We've reduced the problem of checking proof validity to the following reference-checking problem: Given an array $x_0, \dots, x_{n-1}$ of $\ell$-bit values and a list $(k_0, y_0), (k_1, y_1), \dots, (k_{m-1}, y_{m-1})$ where each $k_j$ has $\lceil \log_2 n \rceil$ bits and each $y_j$ has $\ell$ bits, check that $x_{k_j} = y_j$ for all $j < m$. I claim that this can be done with $\tilde {O} ((n + m) \ell)$ additional variables and constraints.

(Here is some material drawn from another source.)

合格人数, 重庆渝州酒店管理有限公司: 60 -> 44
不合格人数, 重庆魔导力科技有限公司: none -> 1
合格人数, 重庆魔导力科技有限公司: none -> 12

First of all, we may append $(0, x_0), (1, x_1), \dots, (n-1, x_{n-1})$ to the list $((k_j, y_j))$. Therefore we may assume without loss of generality that $m \geq n$ and $(k_i, y_i) = (i, x_i)$ for $i < n$. Moreover, it is sufficient to check that $((k_i, y_i))$ is self-consistent: That if $k_i = k_j$ then $y_i = y_j$. This is checked by sorting $((k_i, y_i))$: Let $(\tilde {k}_0, \tilde {y}_0), \dots, (\tilde {k}_{m-1}, \tilde {y}_{m-1})$ be a permutation of $(k_0, y_0), \dots, (k_{m-1}, y_{m-1})$ with $\tilde {k}_0 \leq \tilde {k}_1 \leq \dots \leq \tilde {k}_{m-1}$ (this is checkable in $\tilde {O} (m \ell)$ variables and constraints). Then it suffices to check the that if $\tilde {k}_{i+1} = \tilde {k}_i$ then $\tilde {y}_{i+1} = \tilde {y}_i$. This requires $O (m (\ell + \log n))$ bits and constraints.